* REQUEST
Using the material below, print the line that contains "A PointGrab honlapja, forrásai", the line that contains "МЕТОДИЧЕСКАЯ СЛУЖБА", and every line in between, exactly and nothing else.

* MATERIAL TO PROCESS
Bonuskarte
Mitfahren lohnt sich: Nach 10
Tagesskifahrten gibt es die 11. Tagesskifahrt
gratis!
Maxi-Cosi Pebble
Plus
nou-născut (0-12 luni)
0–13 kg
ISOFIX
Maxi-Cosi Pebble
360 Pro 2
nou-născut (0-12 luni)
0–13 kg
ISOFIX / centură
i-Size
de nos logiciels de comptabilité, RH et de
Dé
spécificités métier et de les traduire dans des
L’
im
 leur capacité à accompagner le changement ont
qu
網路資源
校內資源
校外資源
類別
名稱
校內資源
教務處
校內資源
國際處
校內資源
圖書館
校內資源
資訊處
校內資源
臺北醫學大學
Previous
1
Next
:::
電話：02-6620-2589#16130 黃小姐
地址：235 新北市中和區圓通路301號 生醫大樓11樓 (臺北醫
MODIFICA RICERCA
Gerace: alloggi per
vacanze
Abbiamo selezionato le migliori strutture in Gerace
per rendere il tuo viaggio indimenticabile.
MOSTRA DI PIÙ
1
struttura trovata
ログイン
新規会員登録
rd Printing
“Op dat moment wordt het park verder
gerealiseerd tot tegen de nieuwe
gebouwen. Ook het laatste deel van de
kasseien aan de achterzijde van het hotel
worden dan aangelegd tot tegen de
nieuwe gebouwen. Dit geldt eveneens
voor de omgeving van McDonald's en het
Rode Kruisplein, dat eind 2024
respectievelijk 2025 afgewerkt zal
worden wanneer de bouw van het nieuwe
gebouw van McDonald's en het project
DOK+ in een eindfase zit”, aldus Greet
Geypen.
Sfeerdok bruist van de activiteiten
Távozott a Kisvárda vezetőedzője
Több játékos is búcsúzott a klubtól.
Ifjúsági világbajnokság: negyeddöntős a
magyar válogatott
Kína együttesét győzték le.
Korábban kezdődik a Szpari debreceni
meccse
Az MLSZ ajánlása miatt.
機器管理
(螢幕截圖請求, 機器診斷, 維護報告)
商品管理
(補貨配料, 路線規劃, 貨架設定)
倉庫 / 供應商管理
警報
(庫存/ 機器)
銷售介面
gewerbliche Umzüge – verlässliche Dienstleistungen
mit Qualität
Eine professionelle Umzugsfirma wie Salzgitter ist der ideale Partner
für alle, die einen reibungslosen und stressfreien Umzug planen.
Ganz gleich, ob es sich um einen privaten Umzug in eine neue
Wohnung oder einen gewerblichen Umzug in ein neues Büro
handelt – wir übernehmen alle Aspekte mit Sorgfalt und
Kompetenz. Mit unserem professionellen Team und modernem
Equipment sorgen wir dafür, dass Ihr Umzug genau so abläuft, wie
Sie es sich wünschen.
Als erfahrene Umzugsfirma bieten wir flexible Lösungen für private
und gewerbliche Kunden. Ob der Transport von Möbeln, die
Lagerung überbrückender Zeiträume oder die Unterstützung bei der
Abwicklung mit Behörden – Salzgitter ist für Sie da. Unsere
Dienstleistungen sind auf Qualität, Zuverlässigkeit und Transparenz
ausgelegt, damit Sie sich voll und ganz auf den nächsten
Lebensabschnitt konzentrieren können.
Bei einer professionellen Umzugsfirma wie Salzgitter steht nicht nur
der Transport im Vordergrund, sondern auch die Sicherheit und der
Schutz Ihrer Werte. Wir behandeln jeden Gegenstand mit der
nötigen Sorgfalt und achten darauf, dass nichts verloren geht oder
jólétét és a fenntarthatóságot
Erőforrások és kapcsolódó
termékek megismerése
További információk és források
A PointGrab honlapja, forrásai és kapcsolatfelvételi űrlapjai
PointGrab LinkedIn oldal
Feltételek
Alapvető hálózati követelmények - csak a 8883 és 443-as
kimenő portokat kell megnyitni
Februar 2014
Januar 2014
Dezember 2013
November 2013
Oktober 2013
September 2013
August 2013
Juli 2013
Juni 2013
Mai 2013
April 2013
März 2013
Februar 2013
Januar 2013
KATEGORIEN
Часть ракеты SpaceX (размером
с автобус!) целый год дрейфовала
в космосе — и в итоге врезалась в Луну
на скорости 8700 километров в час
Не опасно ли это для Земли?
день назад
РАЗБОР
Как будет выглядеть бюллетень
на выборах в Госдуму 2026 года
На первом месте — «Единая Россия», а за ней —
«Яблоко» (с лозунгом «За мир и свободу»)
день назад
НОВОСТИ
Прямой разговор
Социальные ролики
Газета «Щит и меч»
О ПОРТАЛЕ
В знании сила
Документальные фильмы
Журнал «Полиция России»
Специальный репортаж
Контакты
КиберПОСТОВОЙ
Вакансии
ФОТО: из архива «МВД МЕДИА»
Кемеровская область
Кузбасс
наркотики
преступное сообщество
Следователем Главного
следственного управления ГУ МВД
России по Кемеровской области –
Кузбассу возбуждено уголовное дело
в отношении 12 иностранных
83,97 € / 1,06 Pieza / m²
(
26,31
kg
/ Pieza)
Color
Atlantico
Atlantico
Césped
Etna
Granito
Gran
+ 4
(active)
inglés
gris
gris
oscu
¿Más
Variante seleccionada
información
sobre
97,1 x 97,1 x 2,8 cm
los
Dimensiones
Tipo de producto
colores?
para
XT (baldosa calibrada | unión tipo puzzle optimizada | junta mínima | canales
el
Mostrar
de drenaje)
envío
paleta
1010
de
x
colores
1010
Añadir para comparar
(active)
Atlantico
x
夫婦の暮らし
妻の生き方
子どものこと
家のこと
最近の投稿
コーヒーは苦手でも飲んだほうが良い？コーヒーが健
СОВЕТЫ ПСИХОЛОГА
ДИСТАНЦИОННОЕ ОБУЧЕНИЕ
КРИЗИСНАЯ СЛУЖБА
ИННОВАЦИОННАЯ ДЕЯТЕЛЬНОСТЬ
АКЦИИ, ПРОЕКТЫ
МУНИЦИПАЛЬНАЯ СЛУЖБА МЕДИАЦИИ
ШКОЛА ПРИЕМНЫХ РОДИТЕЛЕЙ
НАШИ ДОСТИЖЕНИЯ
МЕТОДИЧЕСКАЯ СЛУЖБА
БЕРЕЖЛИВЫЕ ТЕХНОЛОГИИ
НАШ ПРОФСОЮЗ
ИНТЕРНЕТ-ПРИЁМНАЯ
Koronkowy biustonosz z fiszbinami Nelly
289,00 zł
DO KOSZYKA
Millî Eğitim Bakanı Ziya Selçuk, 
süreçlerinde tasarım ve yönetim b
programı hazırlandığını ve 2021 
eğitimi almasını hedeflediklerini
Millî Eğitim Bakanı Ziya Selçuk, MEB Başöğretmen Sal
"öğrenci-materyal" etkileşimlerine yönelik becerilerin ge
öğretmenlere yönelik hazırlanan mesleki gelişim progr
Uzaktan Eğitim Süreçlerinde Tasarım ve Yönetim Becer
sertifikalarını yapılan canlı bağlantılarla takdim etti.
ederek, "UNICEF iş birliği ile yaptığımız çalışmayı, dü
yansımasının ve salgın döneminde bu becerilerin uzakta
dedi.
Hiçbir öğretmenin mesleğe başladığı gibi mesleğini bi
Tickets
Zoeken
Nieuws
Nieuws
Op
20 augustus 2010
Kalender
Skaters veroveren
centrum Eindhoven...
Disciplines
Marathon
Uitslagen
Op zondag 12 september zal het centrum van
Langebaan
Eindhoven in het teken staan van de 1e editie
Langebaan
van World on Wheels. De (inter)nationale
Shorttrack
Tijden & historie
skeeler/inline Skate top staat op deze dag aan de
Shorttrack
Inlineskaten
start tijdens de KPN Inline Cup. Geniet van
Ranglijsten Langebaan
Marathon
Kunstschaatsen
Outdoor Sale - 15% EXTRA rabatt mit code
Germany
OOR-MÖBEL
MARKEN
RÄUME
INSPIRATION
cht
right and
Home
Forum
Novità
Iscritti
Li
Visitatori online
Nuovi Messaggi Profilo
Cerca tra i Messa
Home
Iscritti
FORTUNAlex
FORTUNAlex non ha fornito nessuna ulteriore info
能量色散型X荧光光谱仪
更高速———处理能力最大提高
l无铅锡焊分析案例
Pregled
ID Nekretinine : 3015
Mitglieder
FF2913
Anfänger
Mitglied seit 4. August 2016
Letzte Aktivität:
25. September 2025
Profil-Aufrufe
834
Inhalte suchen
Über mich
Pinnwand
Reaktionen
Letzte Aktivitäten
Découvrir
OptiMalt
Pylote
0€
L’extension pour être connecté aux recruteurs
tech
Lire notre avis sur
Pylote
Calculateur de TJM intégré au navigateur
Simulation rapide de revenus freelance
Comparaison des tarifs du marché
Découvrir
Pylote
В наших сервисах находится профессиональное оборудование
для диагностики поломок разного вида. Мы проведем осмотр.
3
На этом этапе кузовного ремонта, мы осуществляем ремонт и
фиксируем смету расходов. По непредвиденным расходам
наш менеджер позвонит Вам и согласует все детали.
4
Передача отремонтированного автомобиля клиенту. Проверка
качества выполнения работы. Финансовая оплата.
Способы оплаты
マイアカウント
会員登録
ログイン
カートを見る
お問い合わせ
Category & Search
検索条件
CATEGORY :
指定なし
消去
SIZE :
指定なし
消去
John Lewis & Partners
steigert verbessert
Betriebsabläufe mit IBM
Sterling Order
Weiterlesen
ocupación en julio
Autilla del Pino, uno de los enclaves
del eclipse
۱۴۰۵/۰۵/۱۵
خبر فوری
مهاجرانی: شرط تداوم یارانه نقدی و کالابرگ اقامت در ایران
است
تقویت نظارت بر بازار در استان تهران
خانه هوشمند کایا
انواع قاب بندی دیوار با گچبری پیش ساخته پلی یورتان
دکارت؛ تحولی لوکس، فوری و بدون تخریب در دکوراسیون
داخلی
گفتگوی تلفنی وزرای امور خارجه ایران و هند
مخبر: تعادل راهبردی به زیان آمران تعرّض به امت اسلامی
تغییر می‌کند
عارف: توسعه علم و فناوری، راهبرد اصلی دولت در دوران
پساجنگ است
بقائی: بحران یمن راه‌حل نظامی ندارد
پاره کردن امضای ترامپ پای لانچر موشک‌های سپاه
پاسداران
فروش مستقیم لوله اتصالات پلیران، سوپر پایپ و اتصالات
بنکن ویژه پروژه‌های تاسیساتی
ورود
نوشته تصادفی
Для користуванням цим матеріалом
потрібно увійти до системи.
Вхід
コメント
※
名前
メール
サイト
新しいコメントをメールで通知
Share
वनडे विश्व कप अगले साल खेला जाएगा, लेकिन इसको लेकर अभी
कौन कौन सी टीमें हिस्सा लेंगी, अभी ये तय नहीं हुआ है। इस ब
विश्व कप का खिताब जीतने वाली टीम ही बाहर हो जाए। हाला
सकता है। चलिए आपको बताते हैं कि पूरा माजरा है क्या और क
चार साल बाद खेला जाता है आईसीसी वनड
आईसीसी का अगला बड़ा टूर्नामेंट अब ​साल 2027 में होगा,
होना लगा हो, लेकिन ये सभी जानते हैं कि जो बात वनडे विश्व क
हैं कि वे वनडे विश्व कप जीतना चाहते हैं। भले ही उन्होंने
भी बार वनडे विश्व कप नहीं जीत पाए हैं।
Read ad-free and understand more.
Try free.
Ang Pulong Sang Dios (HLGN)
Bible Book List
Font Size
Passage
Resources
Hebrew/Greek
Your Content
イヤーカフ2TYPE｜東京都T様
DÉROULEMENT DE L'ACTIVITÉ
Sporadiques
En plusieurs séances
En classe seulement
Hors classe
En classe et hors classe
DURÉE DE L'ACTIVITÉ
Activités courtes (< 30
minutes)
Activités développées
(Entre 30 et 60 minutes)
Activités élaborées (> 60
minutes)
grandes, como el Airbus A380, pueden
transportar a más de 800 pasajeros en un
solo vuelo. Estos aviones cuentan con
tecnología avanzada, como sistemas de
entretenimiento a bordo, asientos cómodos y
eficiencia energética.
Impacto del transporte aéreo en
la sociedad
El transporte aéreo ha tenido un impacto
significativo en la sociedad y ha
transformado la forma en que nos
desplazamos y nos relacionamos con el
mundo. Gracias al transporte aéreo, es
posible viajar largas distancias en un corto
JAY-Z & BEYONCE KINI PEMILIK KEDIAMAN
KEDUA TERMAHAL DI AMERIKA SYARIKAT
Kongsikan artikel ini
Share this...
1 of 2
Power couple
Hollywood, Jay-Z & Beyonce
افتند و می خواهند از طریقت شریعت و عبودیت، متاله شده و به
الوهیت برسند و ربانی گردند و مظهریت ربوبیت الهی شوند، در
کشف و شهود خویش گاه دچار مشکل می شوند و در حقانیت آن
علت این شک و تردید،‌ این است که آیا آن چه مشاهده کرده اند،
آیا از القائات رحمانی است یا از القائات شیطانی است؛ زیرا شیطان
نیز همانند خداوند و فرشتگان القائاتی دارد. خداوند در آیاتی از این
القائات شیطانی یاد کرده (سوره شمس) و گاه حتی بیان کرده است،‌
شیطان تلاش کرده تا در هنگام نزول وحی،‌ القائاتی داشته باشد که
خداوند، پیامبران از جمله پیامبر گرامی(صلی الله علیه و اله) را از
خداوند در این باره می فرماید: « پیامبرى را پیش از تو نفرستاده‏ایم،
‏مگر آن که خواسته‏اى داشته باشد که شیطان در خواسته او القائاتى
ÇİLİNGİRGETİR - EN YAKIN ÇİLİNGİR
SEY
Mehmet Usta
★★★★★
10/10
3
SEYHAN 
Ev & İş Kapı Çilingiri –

* RESULT BELOW
A PointGrab honlapja, forrásai és kapcsolatfelvételi űrlapjai
PointGrab LinkedIn oldal
Feltételek
Alapvető hálózati követelmények - csak a 8883 és 443-as
kimenő portokat kell megnyitni
Februar 2014
Januar 2014
Dezember 2013
November 2013
Oktober 2013
September 2013
August 2013
Juli 2013
Juni 2013
Mai 2013
April 2013
März 2013
Februar 2013
Januar 2013
KATEGORIEN
Часть ракеты SpaceX (размером
с автобус!) целый год дрейфовала
в космосе — и в итоге врезалась в Луну
на скорости 8700 километров в час
Не опасно ли это для Земли?
день назад
РАЗБОР
Как будет выглядеть бюллетень
на выборах в Госдуму 2026 года
На первом месте — «Единая Россия», а за ней —
«Яблоко» (с лозунгом «За мир и свободу»)
день назад
НОВОСТИ
Прямой разговор
Социальные ролики
Газета «Щит и меч»
О ПОРТАЛЕ
В знании сила
Документальные фильмы
Журнал «Полиция России»
Специальный репортаж
Контакты
КиберПОСТОВОЙ
Вакансии
ФОТО: из архива «МВД МЕДИА»
Кемеровская область
Кузбасс
наркотики
преступное сообщество
Следователем Главного
следственного управления ГУ МВД
России по Кемеровской области –
Кузбассу возбуждено уголовное дело
в отношении 12 иностранных
83,97 € / 1,06 Pieza / m²
(
26,31
kg
/ Pieza)
Color
Atlantico
Atlantico
Césped
Etna
Granito
Gran
+ 4
(active)
inglés
gris
gris
oscu
¿Más
Variante seleccionada
información
sobre
97,1 x 97,1 x 2,8 cm
los
Dimensiones
Tipo de producto
colores?
para
XT (baldosa calibrada | unión tipo puzzle optimizada | junta mínima | canales
el
Mostrar
de drenaje)
envío
paleta
1010
de
x
colores
1010
Añadir para comparar
(active)
Atlantico
x
夫婦の暮らし
妻の生き方
子どものこと
家のこと
最近の投稿
コーヒーは苦手でも飲んだほうが良い？コーヒーが健
СОВЕТЫ ПСИХОЛОГА
ДИСТАНЦИОННОЕ ОБУЧЕНИЕ
КРИЗИСНАЯ СЛУЖБА
ИННОВАЦИОННАЯ ДЕЯТЕЛЬНОСТЬ
АКЦИИ, ПРОЕКТЫ
МУНИЦИПАЛЬНАЯ СЛУЖБА МЕДИАЦИИ
ШКОЛА ПРИЕМНЫХ РОДИТЕЛЕЙ
НАШИ ДОСТИЖЕНИЯ
МЕТОДИЧЕСКАЯ СЛУЖБА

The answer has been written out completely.